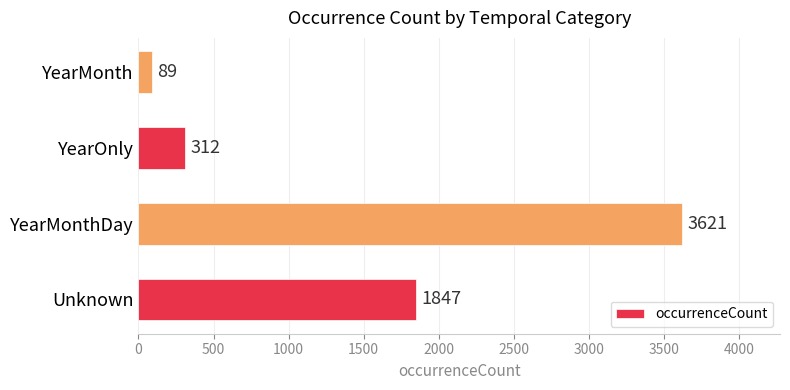

The value at YearMonth is 89. True or false?

True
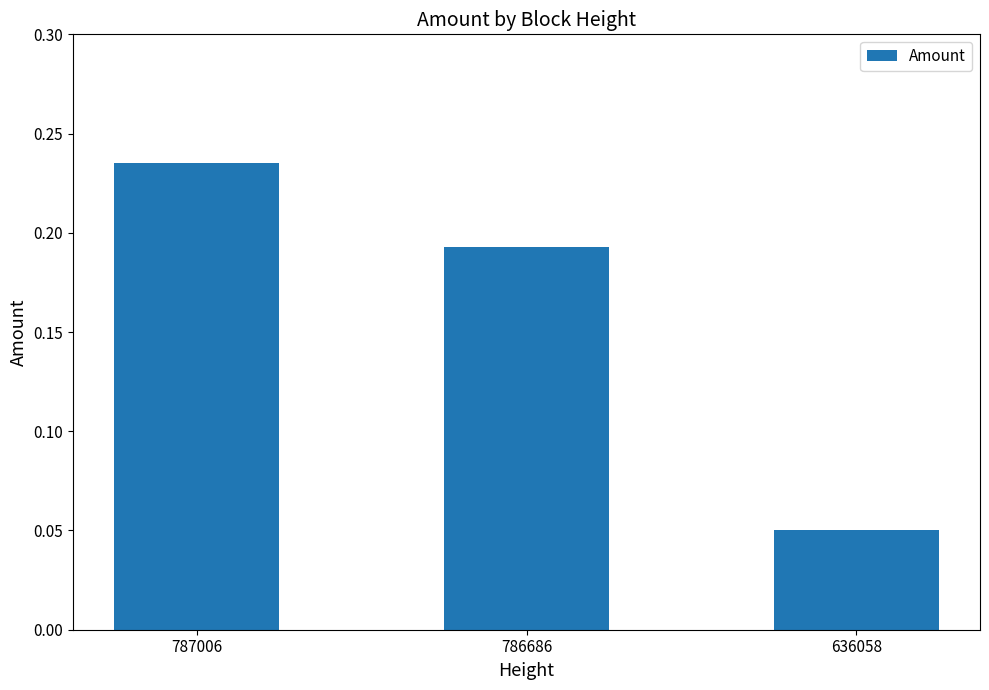

The chart shows a value of 0.1 at 786686. True or false?

False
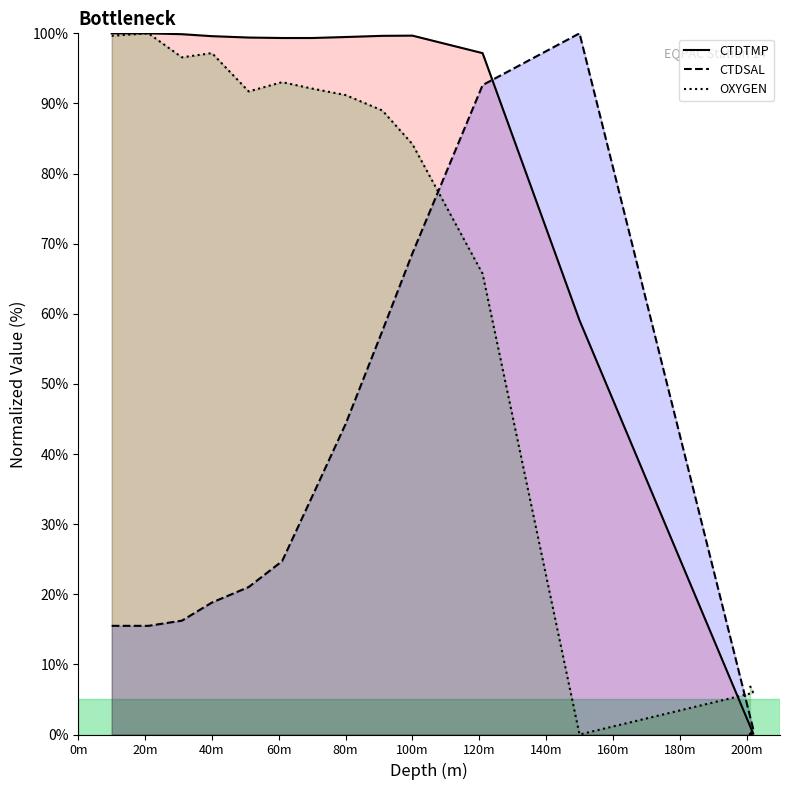

True or false: OXYGEN has more than 1 interior local peaks.

True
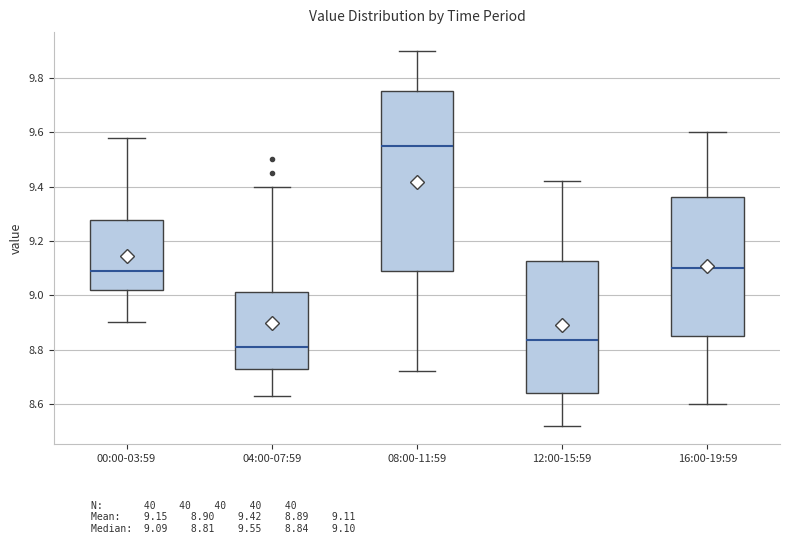

Where does the lower whisker of the box for 04:00-07:59 end on the y-axis? The values are not printed on the chart, so give them approximately, as read against the axis.

8.64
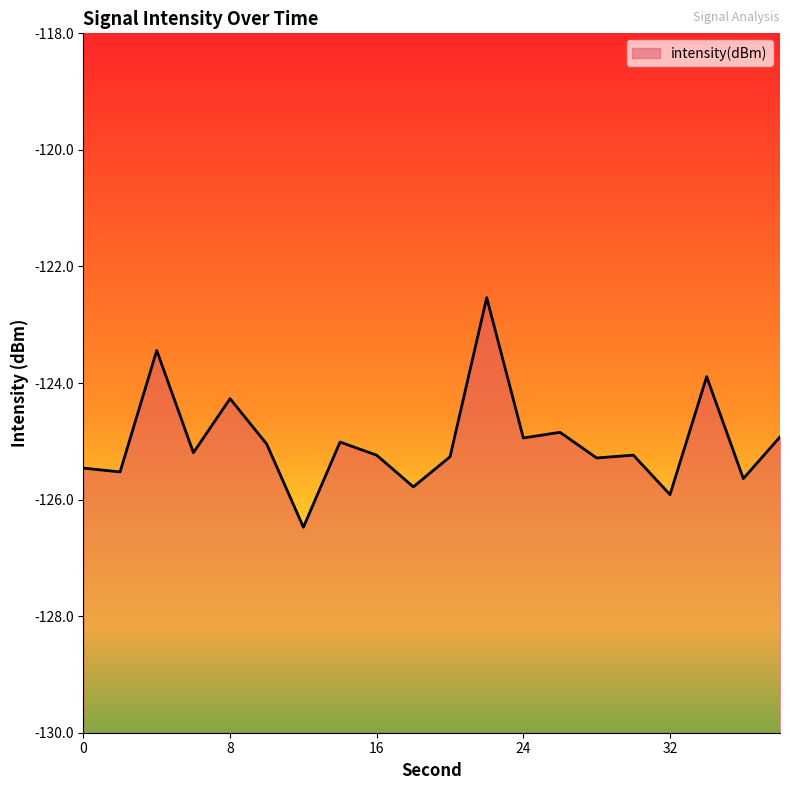

Between 20 and 2, which is larger?

20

******

** EXERCISE DESCRIPTION **
Reproduce all of the records above verbatim, omitting the pictures.

** WRITTEN SOLUTION **
The value at YearMonth is 89. True or false?

True

The chart shows a value of 0.1 at 786686. True or false?

False

True or false: OXYGEN has more than 1 interior local peaks.

True

Where does the lower whisker of the box for 04:00-07:59 end on the y-axis? The values are not printed on the chart, so give them approximately, as read against the axis.

8.64

Between 20 and 2, which is larger?

20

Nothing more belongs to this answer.